Die verhinderten Gäste fragten enttäuscht am Telefon, was sie denn kochen sollten. Claire und Leo waren um keine Antwort verlegen: «Das, was Sie zu Hause vorrätig haben und in der Nähe kaufen können. Also Teigwaren, Eier, Gemüse …». Sie selbst starteten einen abendlichen Take-away-Service von Montag bis Samstag. Mittwochs gabs Mittagessen zum Mitnehmen, denn dann ist Markttag in Piégut-Pluviers. Ausserdem begannen Claire und Leo auf ihrer Facebook-Seite, einfache Rezepte zu veröffentlichen, um mit ihren geschätzten Kunden im Kontakt zu bleiben und ihnen inspirativ über die kulinarischen Runden zu helfen.
Der Shutdown dauert an, und statt zu resignieren, kam dem initiativen Paar die Idee, aus den auf Facebook vorgestellten Gerichten ein Kochbuch zu machen. Rezepte mit einfach zu beschaffenden Zutaten, also ohne Schickimicki, bei denen eine Prise von diesem und eine Messerspitze von jenen, nur im Spezialitätengeschäft in der Grossstadt erhältlichen, Gewürzen benötigt werden. Simple Vorspeisen, einfache Snacks, leicht nachzukochende Gerichte für die Seele und auch Süsses zum Dessert. All das inspiriert sowohl von ihrer früheren Zeit in Australien als auch von der Schweiz – Fondue trois fromages –, einiges aus fernen Ländern und vieles aus der Gegend. Der Charme dieses Rezeptbuchs liegt in den Fotografien und in den leicht verständlichen Anweisungen: Die Mise-enplace der Zutaten ist beschrieben und fotografiert, von den einzelnen Zubereitungsetappen gibt es Aufnahmen, und schliesslich ist das Resultat lecker angerichtet abgebildet.

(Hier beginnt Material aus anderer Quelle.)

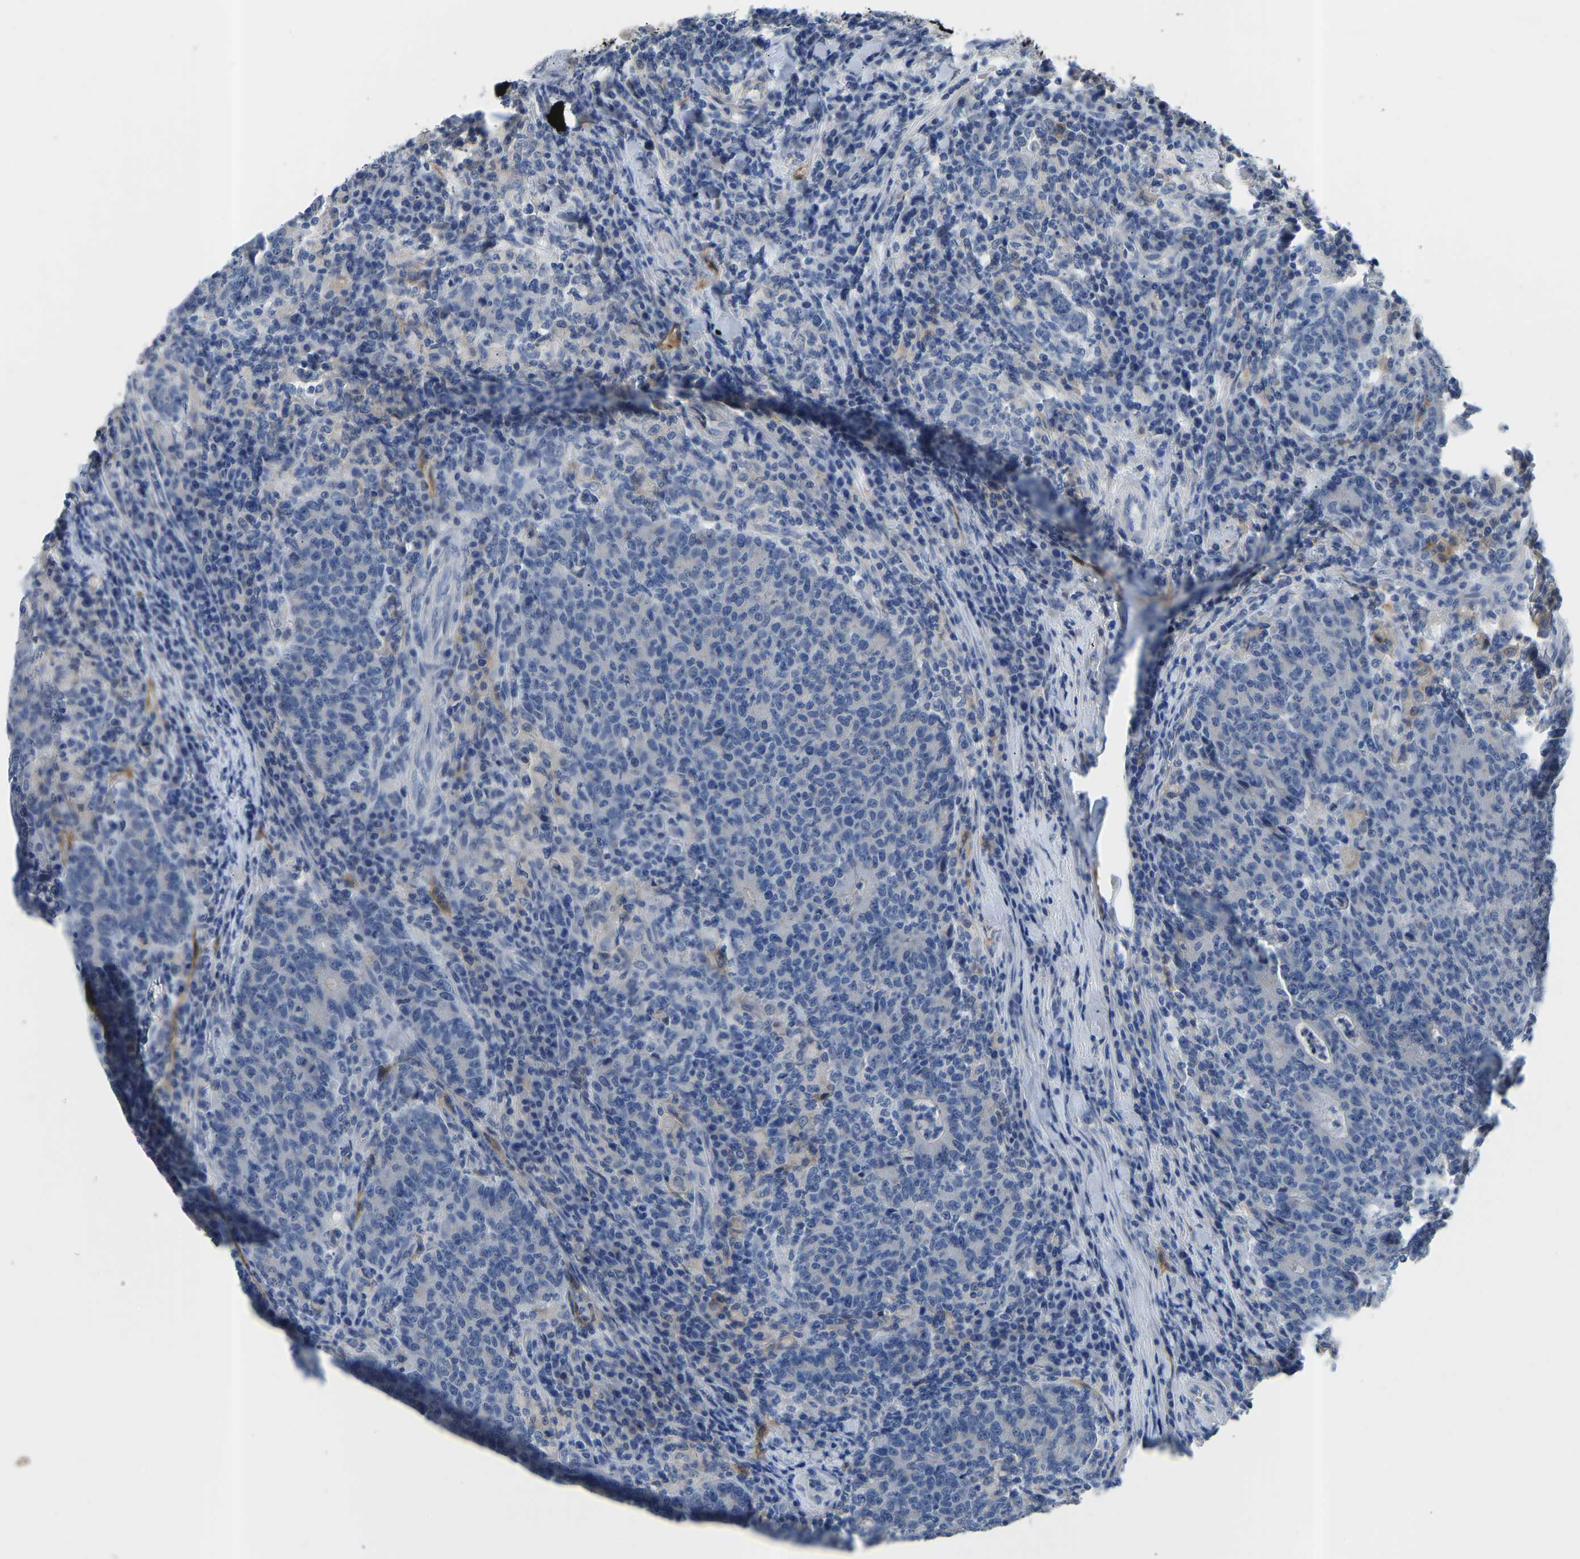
{"staining": {"intensity": "negative", "quantity": "none", "location": "none"}, "tissue": "colorectal cancer", "cell_type": "Tumor cells", "image_type": "cancer", "snomed": [{"axis": "morphology", "description": "Adenocarcinoma, NOS"}, {"axis": "topography", "description": "Colon"}], "caption": "This is an IHC image of human colorectal adenocarcinoma. There is no staining in tumor cells.", "gene": "RBP1", "patient": {"sex": "female", "age": 75}}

Jetzt fragen Sie sich noch, was das mit der Kirchturmspitze im Titel zu tun hat? Und was «Landküche» heisst? Die Antworten darauf gab mir vor langer Zeit ein Hotelier und Restaurateur aus dem Berner Mittelland: «Ich versuche, nur Früchte und Gemüse auf den Teller zu bringen, die in dem Einzugsgebiet wachsen, das ich von der Spitze unseres Kirchturms überblicke.» Bei ihm war die lokale Kochphilosophie nicht von einer Krise inspiriert – sondern vom Bewusstsein, dass mit Bodenständigkeit Gäste zu gewinnen sind. Das gilt in guten wie in schlechten Zeiten, in Piégut-Pluviers wie im Bernerland.